This week has been full of many different emotions. From fear, to pain, to empathy. Love and loss, heartache and more love. And then came a different emotion….connection. Connection to those around us who have lost so much this past week. Connection through seeing our city torn apart and divided asunder and now the connection of working together on cleanup and rebuilding what once was.
On March 3, 2020 in the middle of the night, a tornado ripped through the city of Nashville, Tennessee. It was on the ground for an estimated 60 miles, destroying everything in its path. It was an ominous site to witness the destruction and loss that came in a mere matter of minutes.
As I have read and seen and been part of this experience it has been both heart wrenching and heartwarming. But mostly heartwarming. I am amazed by our community of different faiths that have come together to clean up, repair, love and serve our neighbor. Especially those in great need, but also those that are sacrificing their time to help in the effort. They have come from near and far. The first responders and the subsequent responders that have also been taken care of by the many volunteers that have come together in the rebuilding of a community that has suffered greatly.
As I thought about this, my mind turned to another city in another place on another night at a different time. That of our Savior, Jesus Christ, whose blood dripped from every pore as he prayed for us that night in the Garden of Gethsemane. Can you imagine the pleas and the struggle that he went through as he saw devastation and destruction envelop cities all over the world? Cities like ours who were awakened with thunder and lightning so loud that it brought us to our knees with great pleas for safety and deliverance. As He witnessed heartache and loss unimaginable? His heart was so wrenched that he cried out to the Father:
He did it all for us. He walked the streets of Jerusalem carrying a mighty cross on his back, that was already raw with the open wounds from lashings that came from those who despised and hated him. A crown of plaited thorns that was placed on his head while blood, sweat and tears dripped into his gentle eyes as he walked.

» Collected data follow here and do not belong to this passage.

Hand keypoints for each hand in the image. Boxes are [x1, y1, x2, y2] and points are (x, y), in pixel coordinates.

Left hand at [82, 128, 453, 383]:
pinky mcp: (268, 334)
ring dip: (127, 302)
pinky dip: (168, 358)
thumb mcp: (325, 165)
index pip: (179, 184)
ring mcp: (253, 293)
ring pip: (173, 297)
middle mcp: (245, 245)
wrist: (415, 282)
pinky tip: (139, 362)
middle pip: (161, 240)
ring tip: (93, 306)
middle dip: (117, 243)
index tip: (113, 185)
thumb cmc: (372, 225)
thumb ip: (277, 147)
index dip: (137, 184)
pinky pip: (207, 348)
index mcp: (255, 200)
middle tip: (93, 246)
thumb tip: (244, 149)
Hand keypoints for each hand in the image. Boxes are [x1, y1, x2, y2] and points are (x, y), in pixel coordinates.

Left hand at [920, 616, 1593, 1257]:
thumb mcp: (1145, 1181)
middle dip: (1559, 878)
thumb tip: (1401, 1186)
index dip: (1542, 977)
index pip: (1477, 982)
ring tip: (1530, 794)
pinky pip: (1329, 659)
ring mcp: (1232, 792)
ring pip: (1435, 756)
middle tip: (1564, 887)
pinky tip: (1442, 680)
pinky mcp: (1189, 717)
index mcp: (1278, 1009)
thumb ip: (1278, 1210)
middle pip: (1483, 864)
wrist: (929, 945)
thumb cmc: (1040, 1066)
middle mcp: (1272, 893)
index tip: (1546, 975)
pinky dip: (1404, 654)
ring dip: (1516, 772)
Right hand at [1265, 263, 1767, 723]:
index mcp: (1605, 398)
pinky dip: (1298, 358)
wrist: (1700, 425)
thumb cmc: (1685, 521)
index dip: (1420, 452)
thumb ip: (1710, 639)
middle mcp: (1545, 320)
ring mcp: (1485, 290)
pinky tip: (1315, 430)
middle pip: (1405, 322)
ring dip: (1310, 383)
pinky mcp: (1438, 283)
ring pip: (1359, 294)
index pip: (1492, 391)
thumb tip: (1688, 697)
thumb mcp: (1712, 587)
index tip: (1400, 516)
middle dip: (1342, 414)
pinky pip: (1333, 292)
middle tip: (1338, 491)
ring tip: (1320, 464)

He carried that great cross to the hill where they would then lay him on it and drive nails through his palms, wrists, feet and side. Then the cross was raised and planted in the ground and He suffered great pain, more than we are capable of comprehending, to complete the ultimate atonement for us. His brothers and sisters.

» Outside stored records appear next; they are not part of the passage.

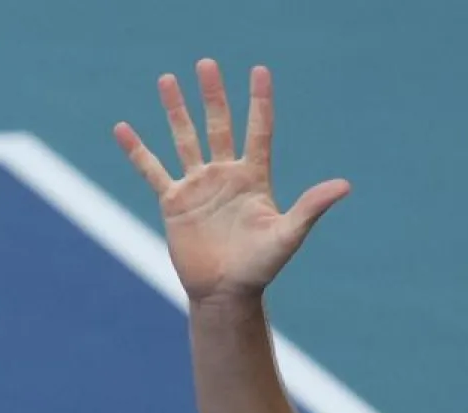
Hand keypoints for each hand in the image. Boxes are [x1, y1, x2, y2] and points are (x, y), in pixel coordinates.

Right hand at [113, 58, 350, 303]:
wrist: (226, 293)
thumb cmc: (260, 267)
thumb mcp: (287, 234)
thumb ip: (311, 207)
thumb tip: (345, 185)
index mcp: (254, 179)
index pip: (258, 131)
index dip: (259, 102)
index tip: (260, 71)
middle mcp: (225, 176)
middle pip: (218, 126)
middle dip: (213, 95)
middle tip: (207, 64)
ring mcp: (198, 187)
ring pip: (185, 139)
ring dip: (176, 111)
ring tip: (167, 79)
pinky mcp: (174, 203)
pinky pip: (152, 170)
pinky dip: (137, 151)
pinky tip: (122, 129)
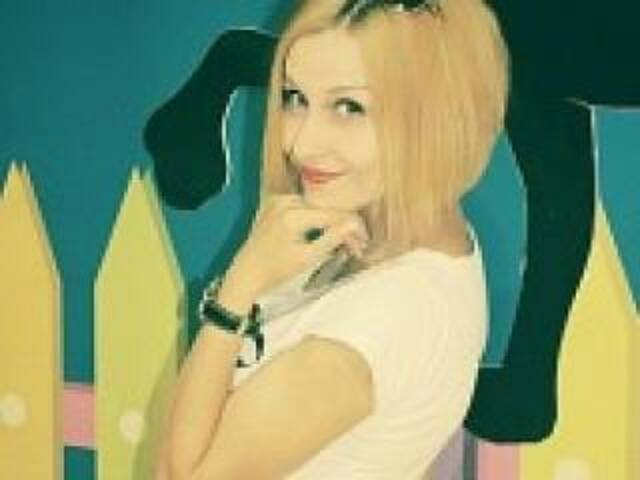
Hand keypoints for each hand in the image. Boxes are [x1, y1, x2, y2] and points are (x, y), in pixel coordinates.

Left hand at [224, 194, 369, 298]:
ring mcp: (277, 201)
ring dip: (330, 223)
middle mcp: (285, 202)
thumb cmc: (275, 271)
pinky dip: (314, 219)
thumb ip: (332, 239)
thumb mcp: (308, 258)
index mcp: (293, 215)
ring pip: (315, 208)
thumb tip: (354, 224)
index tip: (364, 242)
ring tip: (343, 242)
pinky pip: (302, 208)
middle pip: (325, 209)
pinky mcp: (273, 205)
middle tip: (357, 245)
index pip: (333, 215)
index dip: (352, 227)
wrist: (246, 274)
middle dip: (342, 226)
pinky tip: (324, 233)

Our Savior, Jesus Christ continues to succor us in our times of great need. He loves us and watches over us. He speaks to us, if we are willing and ready to listen. His voice is not of thunder or of lightning but of a still small voice. One that pierces our souls and spurs us to actions. We are told in
1 Kings 19:11- 12 … And, behold, the Lord passed by, and a great and strong wind rent the mountains, and brake in pieces the rocks before the Lord; but the Lord was not in the wind: and after the wind an earthquake; but the Lord was not in the earthquake. And after the earthquake a fire; but the Lord was not in the fire: and after the fire a still small voice.
This is what I have seen this past week. This is what I want to remember. All of those who have listened to His voice. Whether it was amidst the tempest and storm, or in the aftermath of the destruction. I want to remember a city that came together to help their brother in great time of need. I want to remember the volunteers that came out, so many that they had to close roads to them so that the trucks hauling debris would be able to get in and out of the neighborhoods. And then buses full of volunteers whose hearts were drenched with love for their neighbors in need, came to help in any way that they could. From manual labor of hauling and removing debris, to bringing meals, doing laundry, storing valuables that could be retrieved. And packing up homes that had been condemned because of too much damage. Even offering free childcare to those hurting and those helping in the clean up effort.

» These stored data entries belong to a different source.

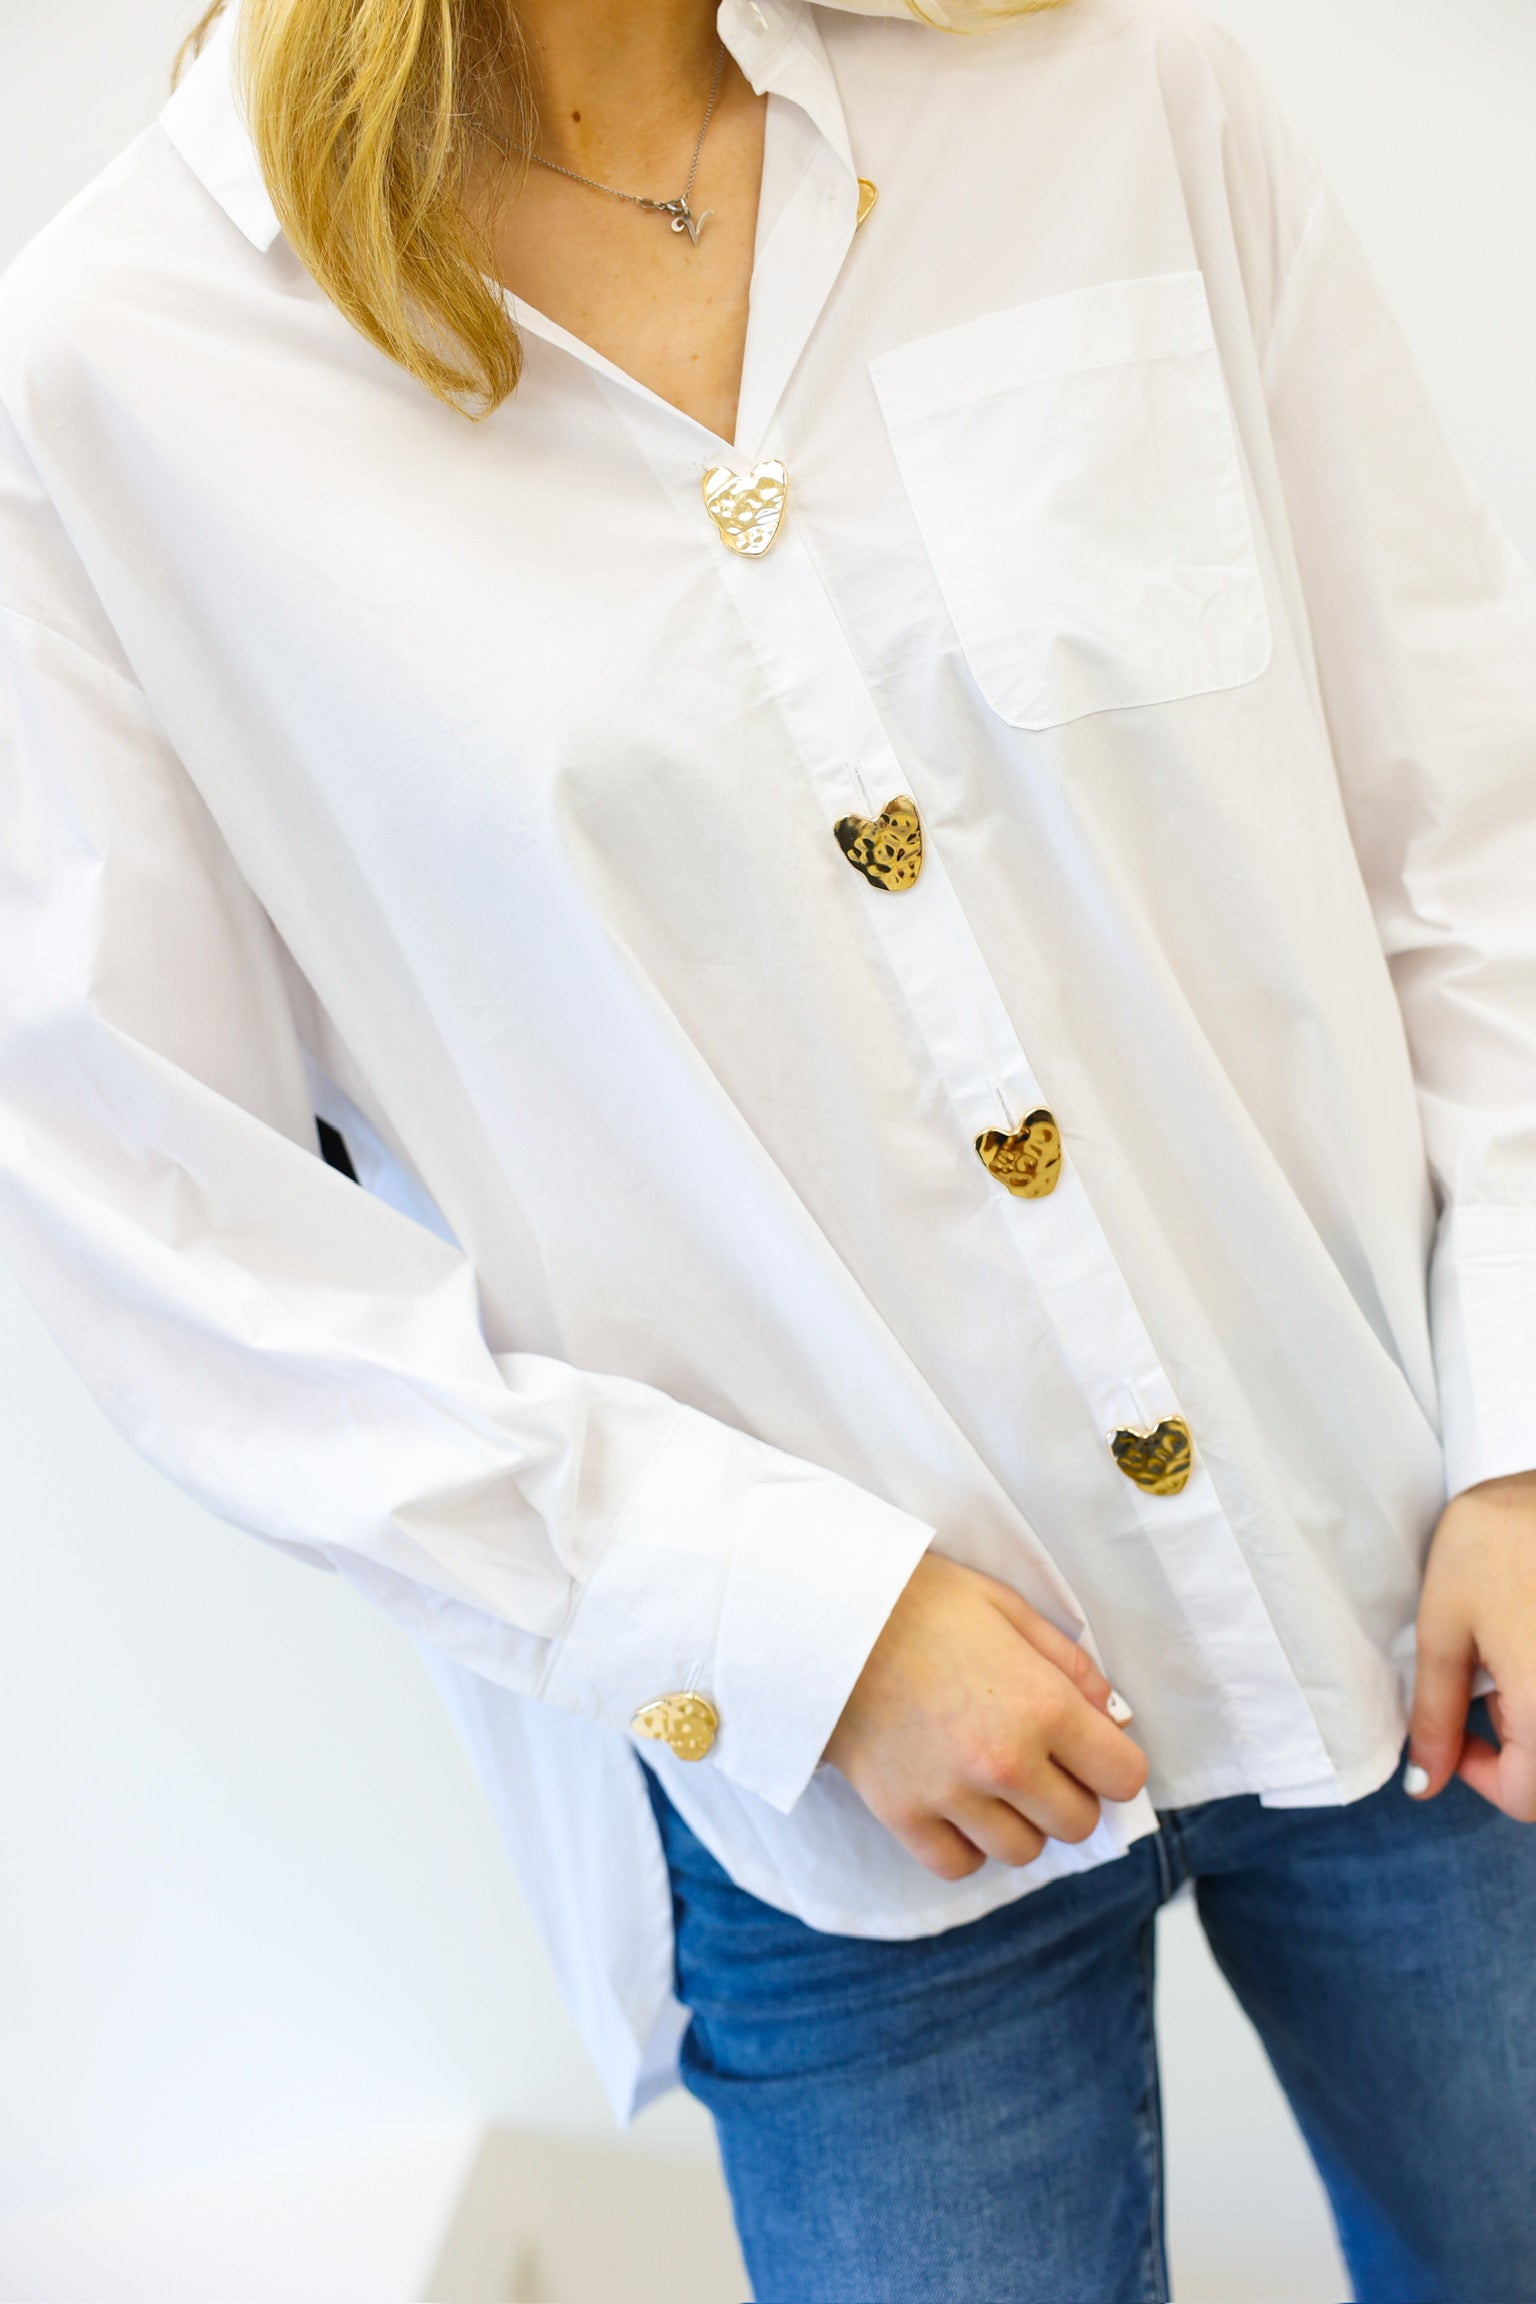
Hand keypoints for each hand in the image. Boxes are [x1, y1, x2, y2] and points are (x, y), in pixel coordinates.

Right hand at [823, 1552, 1149, 1881]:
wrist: (825, 1617)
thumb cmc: (917, 1600)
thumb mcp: (1006, 1607)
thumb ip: (1069, 1663)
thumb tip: (1111, 1714)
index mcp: (1042, 1705)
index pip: (1123, 1777)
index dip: (1114, 1763)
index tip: (1092, 1749)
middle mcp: (1005, 1762)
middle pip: (1078, 1823)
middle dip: (1070, 1794)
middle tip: (1041, 1762)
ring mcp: (951, 1795)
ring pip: (1023, 1851)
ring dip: (1020, 1822)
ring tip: (994, 1783)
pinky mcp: (902, 1816)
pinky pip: (959, 1864)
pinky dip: (967, 1845)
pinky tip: (957, 1807)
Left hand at [1407, 1468, 1535, 1821]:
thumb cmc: (1504, 1539)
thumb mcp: (1447, 1626)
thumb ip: (1436, 1712)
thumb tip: (1424, 1781)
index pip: (1522, 1798)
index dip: (1474, 1773)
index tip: (1452, 1728)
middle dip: (1511, 1744)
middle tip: (1482, 1682)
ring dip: (1534, 1714)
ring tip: (1510, 1648)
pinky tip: (1531, 1633)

It truly has been a sight to see and be a part of and one that I won’t soon forget. I hope that as we approach Easter in just a few weeks that we will remember the suffering of our great redeemer. And know that as we have all participated in this life altering event we have in some small way been his hands and his heart. He died for us that we might live again. And we love our neighbor as he commanded so that He might live in us.
One last thought I wanted to share that happened the day after the storm. I had been filled with a great anxiety as I am sure a lot of people have been feeling. So I turned to the scriptures in prayer for some kind of relief. I stumbled upon, or rather was guided to,
Helaman 5:12 And now, my sons, remember, remember that it is upon the rock of our Redeemer, who is Christ, the Son of God, that ye must build your foundation; that when the devil shall send forth his mighty winds, yea, his shafts in the whirlwind, yea, when all his hail and his mighty storm shall beat upon you, it shall have no power over you to drag you down to the gulf of misery and endless wo, because of the rock upon which ye are built, which is a sure foundation, a foundation whereon if men build they cannot fall.
And again, I was reminded that He did it all for us!